The American robin is a thrush, and even more surprising to many, it is a woodland thrush, not normally a resident of lawns and fields. It is common throughout the North American continent wherever there are at least a few trees. It has reached out from it forest origins to greet the intruding settler at his doorstep, forgiving him the thinning of the trees.
So wherever you are, expect the robin to be the first to greet the light of an approaching sun, and not just one or two robins. The dawn chorus is truly an effort of many voices, and you will be amazed at how many robins there really are in every neighborhood, or in the dark forest. As you walk along during the day you might see one or two and come to think that they are spread thinly over the land. But it is not so.
They are packed in as tightly as possible, each pair filling every small parcel of trees and openings, shoulder to shoulder and beak to beak. This is why you can depend on their song every day. The neighboring robin has to be told to keep his distance and stay in his allotted space. The more birds you have, the more they will sing.

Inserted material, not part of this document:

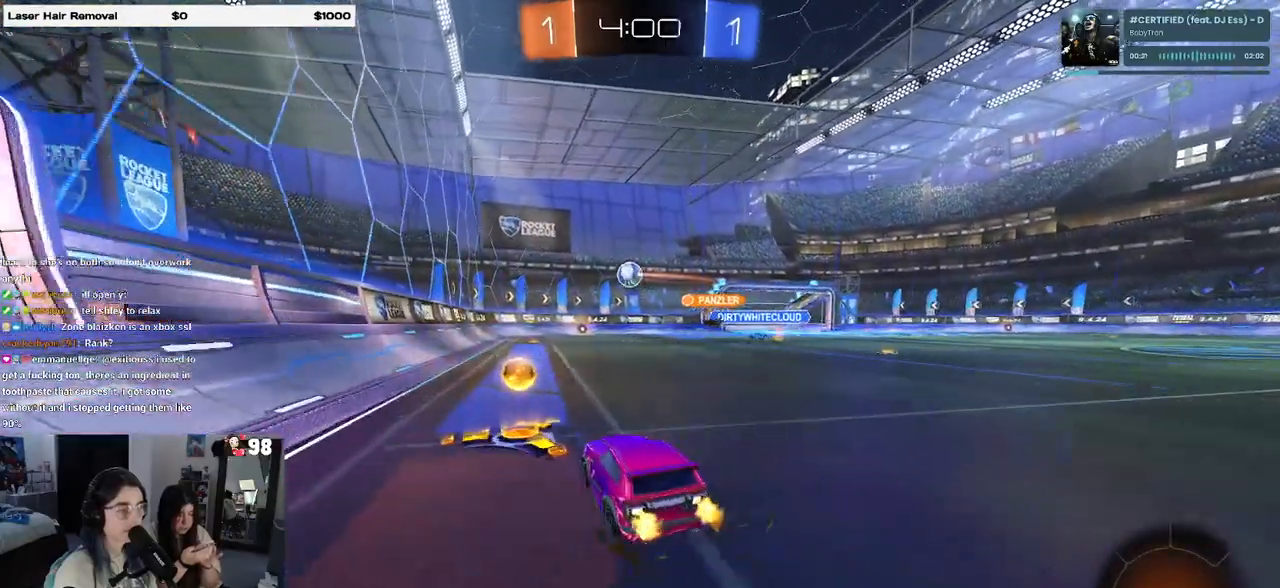
{"buttons": ["R1", "R2"], "left_stick": "center", "right_stick": "center", "events": [[167, "left_stick", "right"], [250, "R1", "down"], [400, "left_stick", "center"]]}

After the thrushes start, then other species chime in. If you are in the woods, as we were last week in a campground on Mt Greylock, the wildest, broadest, tallest, mountain in Massachusetts, then you will hear the warblers of the spruce-fir forest.
Walking down the campground road, with the straight, stately northern evergreens around you, you will hear more treetop warblers than anywhere else in the state. This is their Massachusetts stronghold, and they are packed in like the robins, beak to beak. This is why they sing so steadily and long.

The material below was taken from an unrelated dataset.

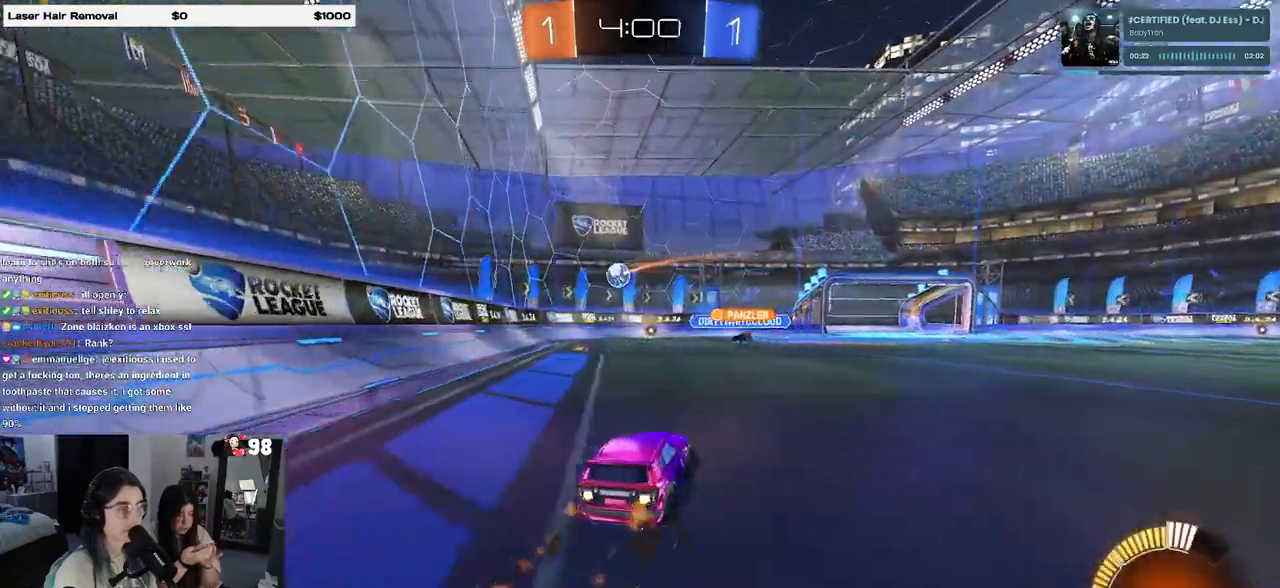
{"buttons": ["R2"], "left_stick": "center", "right_stick": "center", "events": [[67, "R1", "up"]]}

There are many places in the state where such warblers nest, even in the hills of Hampden County, but you will not hear such incessant song as on Greylock. There are a few blackburnian or magnolia warblers here wherever hemlock or pine are thick and tall. However, there are not enough birds to fill the space, so they have a lowered urge to sing. Why sing when there are few to challenge or reply?

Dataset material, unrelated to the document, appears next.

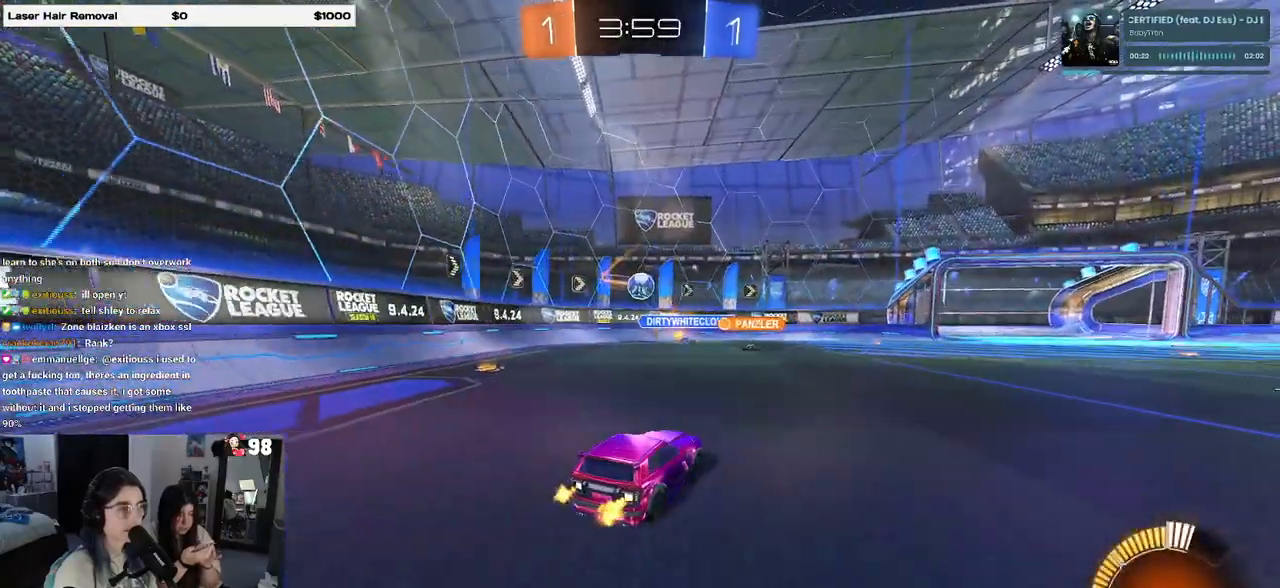
{"buttons": ["R2"], "left_stick": "right", "right_stick": "center", "events": [[250, "left_stick", "right"], [283, "L2", "down"], [283, "R2", "up"], [450, "R2", "down"], [500, "L2", "up"]]}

They need each other to do their choral best, and best each other with ever louder and longer renditions of the score. Scoring is everything when there are many eggs that hatch into many mouths, each clamoring for the few worms and bugs in their parents chosen patch of woods. If there is none to answer, then time is better spent searching for food and feeding the young.
But the minutes before dawn are always best spent singing, since food is hard to find in the semi-light. So before dawn, even the woods where only a blackburnian warbler or two is resident will ring with their song. Other warblers, thrushes, and flycatchers join in then, and the chorus is complete, even if for a shorter time.
But when many birds of the same kind are nesting close, then the music rises to heights that may reach the moon and swell it to full shining. That night on Greylock the moon was swollen, setting as the birds were rising. Even a sleepy ear would welcome such an earthly choir. To hear it, all you have to do is rise early, or sleep out and wake early.